Exercise objective
Please restate word for word the lines of the entries below from the one with "by calling upon the" to the one with "FIND A DEALER", inclusive, and leave out every picture.

(Saved entries)

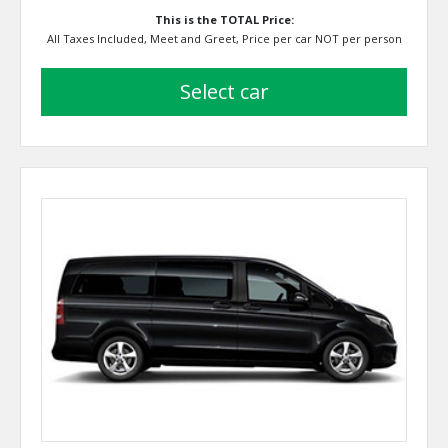
This is the TOTAL Price:
All Taxes Included, Meet and Greet, Price per car NOT per person
select car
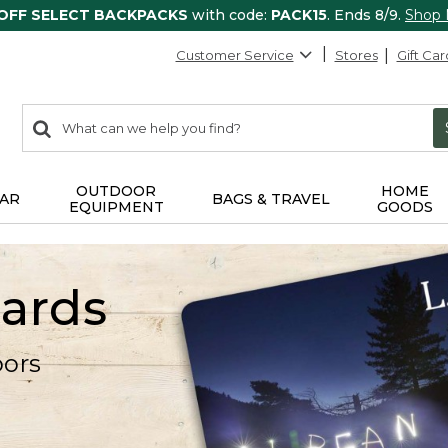
 OFF SELECT BACKPACKS
with code:
PACK15
. Ends 8/9.
Shop
Customer Service
Stores
Gift Car
0
Search:
search
items
returned.
OUTDOOR
HOME
AR
BAGS & TRAVEL
EQUIPMENT
GOODS
Cards
oors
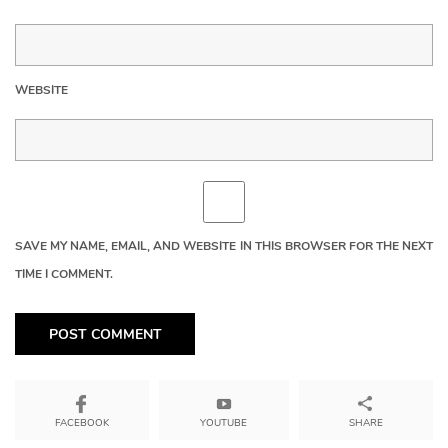
WEBSITE
SAVE MY NAME, EMAIL, AND WEBSITE IN THIS BROWSER FOR THE NEXT
TIME I COMMENT.
YOUTUBE
SHARE
FACEBOOK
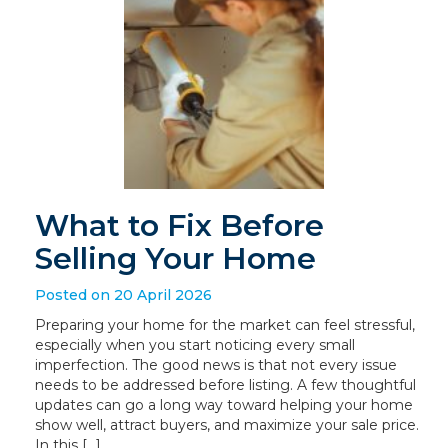
What to Fix Before
Selling Your Home
Posted on 20 April 2026
Preparing your home for the market can feel stressful,
especially when you start noticing every small
imperfection. The good news is that not every issue
needs to be addressed before listing. A few thoughtful
updates can go a long way toward helping your home
show well, attract buyers, and maximize your sale price.
In this […]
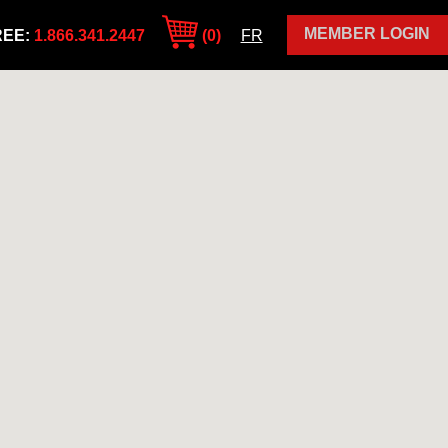
MEMBER LOGIN
REE:
1.866.341.2447
(0)
FR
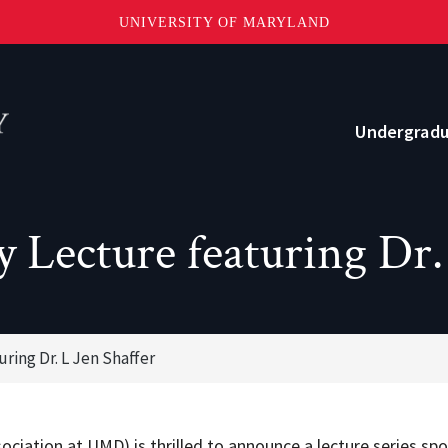
UNIVERSITY OF MARYLAND
Topbar
Menu
Undergrad
Current Students
 Lecture featuring Dr. 
Advising
Academic Opportunities
ring Dr. L Jen Shaffer
Internships and Career Development
o?
Community and Support
ciation at UMD) is thrilled to announce a lecture series spo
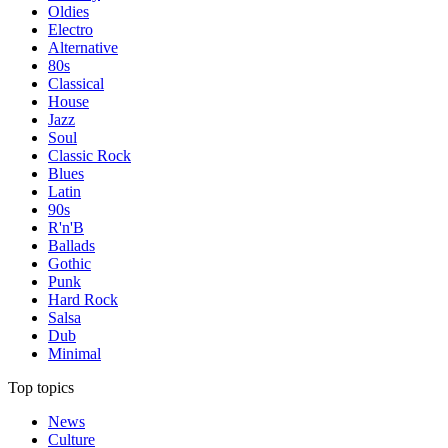
Oldies
Electro
Alternative
80s
Classical
House
Jazz
Soul
Classic Rock
Blues
Latin
90s
R'n'B
Ballads
Gothic
Punk
Hard Rock
Salsa
Dub
Minimal
Top topics
News
Culture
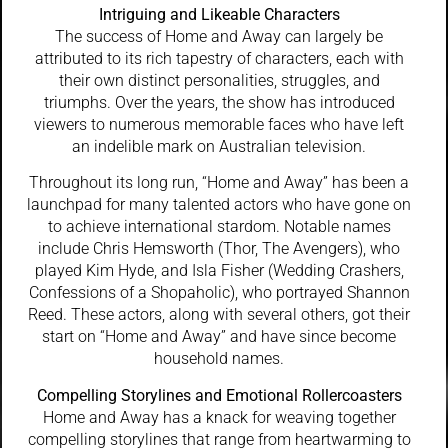
Intriguing and Likeable Characters
The success of Home and Away can largely be
attributed to its rich tapestry of characters, each with
their own distinct personalities, struggles, and
triumphs. Over the years, the show has introduced
viewers to numerous memorable faces who have left
an indelible mark on Australian television.
Throughout its long run, “Home and Away” has been a
launchpad for many talented actors who have gone on
to achieve international stardom. Notable names
include Chris Hemsworth (Thor, The Avengers), who
played Kim Hyde, and Isla Fisher (Wedding Crashers,
Confessions of a Shopaholic), who portrayed Shannon
Reed. These actors, along with several others, got their
start on “Home and Away” and have since become
household names.
Compelling Storylines and Emotional Rollercoasters
Home and Away has a knack for weaving together
compelling storylines that range from heartwarming to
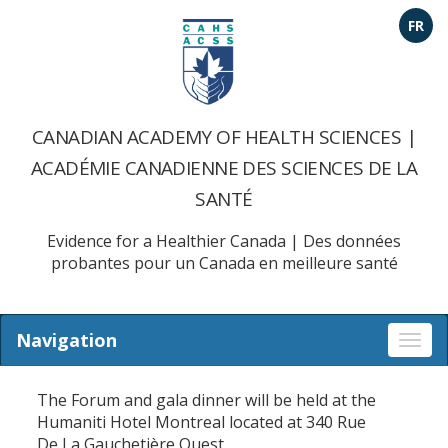
FR
CANADIAN ACADEMY OF HEALTH SCIENCES |
ACADÉMIE CANADIENNE DES SCIENCES DE LA
SANTÉ
Evidence for a Healthier Canada | Des données
probantes pour un Canada en meilleure santé
Navigation
Togg
navi
The Forum and gala dinner will be held at the
Humaniti Hotel Montreal located at 340 Rue
De La Gauchetière Ouest.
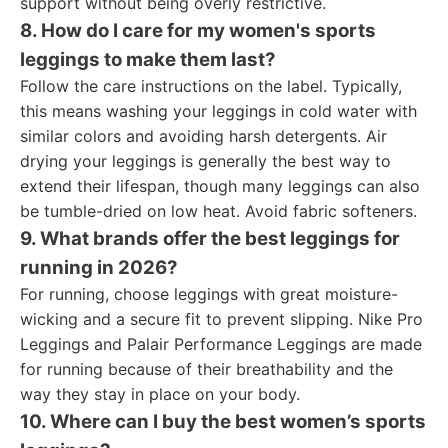
support without being overly restrictive.
8. How do I care for my women's sports
leggings to make them last?
Follow the care instructions on the label. Typically,
this means washing your leggings in cold water with
similar colors and avoiding harsh detergents. Air
drying your leggings is generally the best way to
extend their lifespan, though many leggings can also
be tumble-dried on low heat. Avoid fabric softeners.
9. What brands offer the best leggings for
running in 2026?
For running, choose leggings with great moisture-
wicking and a secure fit to prevent slipping. Nike Pro
Leggings and Palair Performance Leggings are made
for running because of their breathability and the
way they stay in place on your body.
10. Where can I buy the best women’s sports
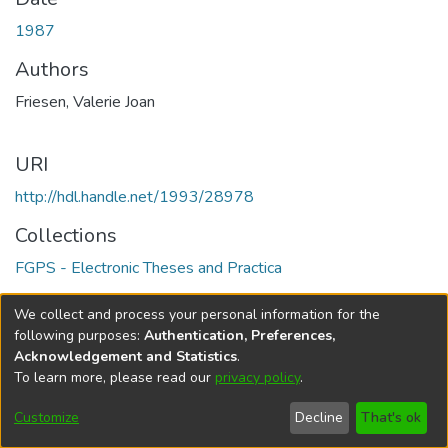
1987
Authors
Friesen, Valerie Joan
URI
http://hdl.handle.net/1993/28978
Collections
FGPS - Electronic Theses and Practica
Full item page
We collect and process your personal information for the
following purposes:
Authentication, Preferences,
Acknowledgement and Statistics
.
To learn more, please read our
privacy policy
.
DSpace software
copyright © 2002-2026
LYRASIS
Help
Cookie
Accessibility
Privacy
Send
Customize
Decline
That's ok
settings
settings
policy
Feedback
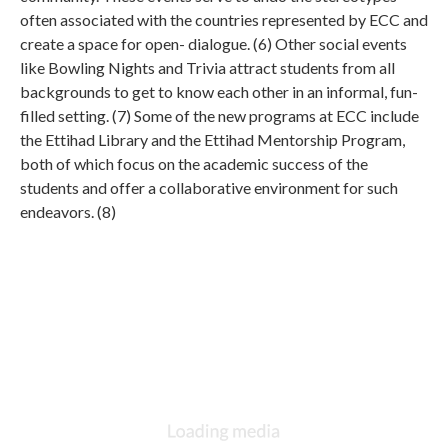
often associated with the countries represented by ECC and
create a space for open- dialogue. (6) Other social events
like Bowling Nights and Trivia attract students from all
backgrounds to get to know each other in an informal, fun-
filled setting. (7) Some of the new programs at ECC include
the Ettihad Library and the Ettihad Mentorship Program,
both of which focus on the academic success of the
students and offer a collaborative environment for such
endeavors. (8)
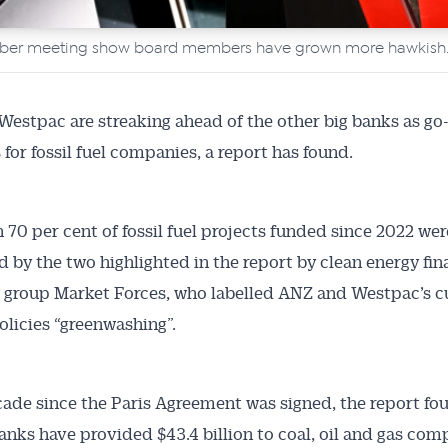
mber meeting show board members have grown more hawkish
estpac are streaking ahead of the other big banks as go
 for fossil fuel companies, a report has found.
 70 per cent of fossil fuel projects funded since 2022 wer
d by the two highlighted in the report by clean energy fi
group Market Forces, who labelled ANZ and Westpac’s c
olicies “greenwashing”.
Australian Conveyancer
cade since the Paris Agreement was signed, the report fo
 Alerts pushed to you
banks have provided $43.4 billion to coal, oil and gas com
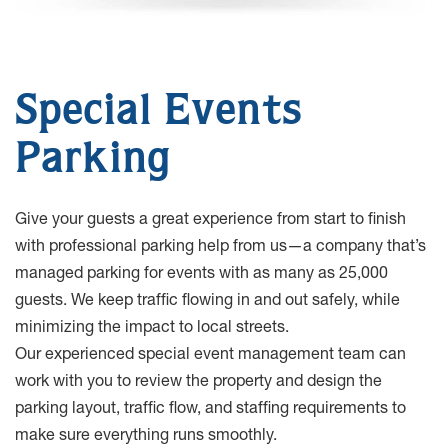
Special Events
Parking
Give your guests a great experience from start to finish
with professional parking help from us—a company that’s
managed parking for events with as many as 25,000
guests. We keep traffic flowing in and out safely, while
minimizing the impact to local streets.
Our experienced special event management team can
work with you to review the property and design the
parking layout, traffic flow, and staffing requirements to
make sure everything runs smoothly.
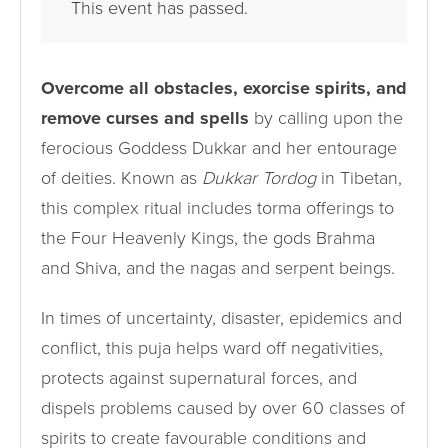
This event has passed.
Overcome all obstacles, exorcise spirits, and
remove curses and spells
by calling upon the
ferocious Goddess Dukkar and her entourage
of deities. Known as
Dukkar Tordog
in Tibetan,
this complex ritual includes torma offerings to
the Four Heavenly Kings, the gods Brahma
and Shiva, and the nagas and serpent beings.
In times of uncertainty, disaster, epidemics and
conflict, this puja helps ward off negativities,
protects against supernatural forces, and
dispels problems caused by over 60 classes of
spirits to create favourable conditions and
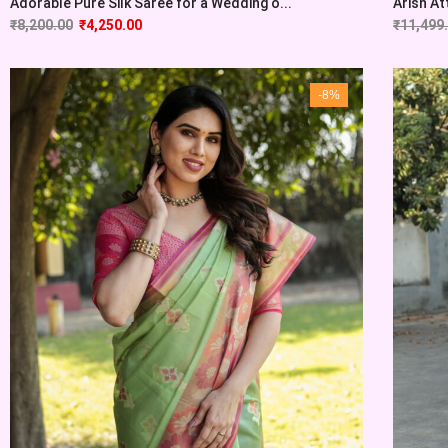
Adorable Pure Silk Saree for a Wedding o...
Arish At
₹
8,200.00
₹
4,250.00
₹
11,499
-8%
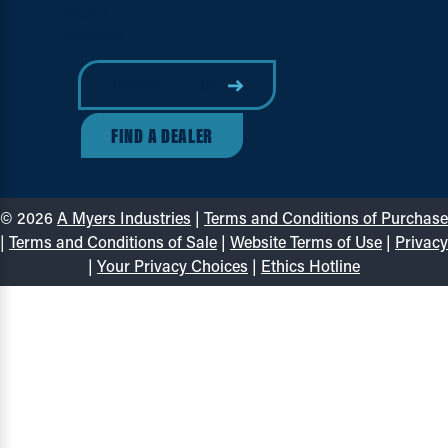
About
Contact
DESIGN A DOCK
FIND A DEALER
© 2026
A Myers Industries
|
Terms and Conditions of Purchase
|
Terms and Conditions of Sale
|
Website Terms of Use
|
Privacy
|
Your Privacy Choices
|
Ethics Hotline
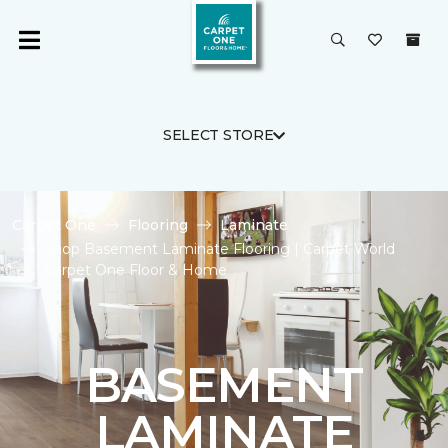
SELECT STORE
Carpet One
Flooring
Laminate
Shop Basement Laminate Flooring | Carpet World
Carpet One Floor & Home
BASEMENT
LAMINATE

Result for this task
by calling upon the
ferocious Goddess Dukkar and her entourage
of deities. Known as
Dukkar Tordog
in Tibetan,
this complex ritual includes torma offerings to
the Four Heavenly Kings, the gods Brahma
and Shiva, and the nagas and serpent beings.
In times of uncertainty, disaster, epidemics and
conflict, this puja helps ward off negativities,
protects against supernatural forces, and
dispels problems caused by over 60 classes of
spirits to create favourable conditions and
Adorable Pure Silk Saree for a Wedding o...
Arish At
₹
8,200.00
₹
4,250.00
₹
11,499
-8%
About
Contact
DESIGN A DOCK
FIND A DEALER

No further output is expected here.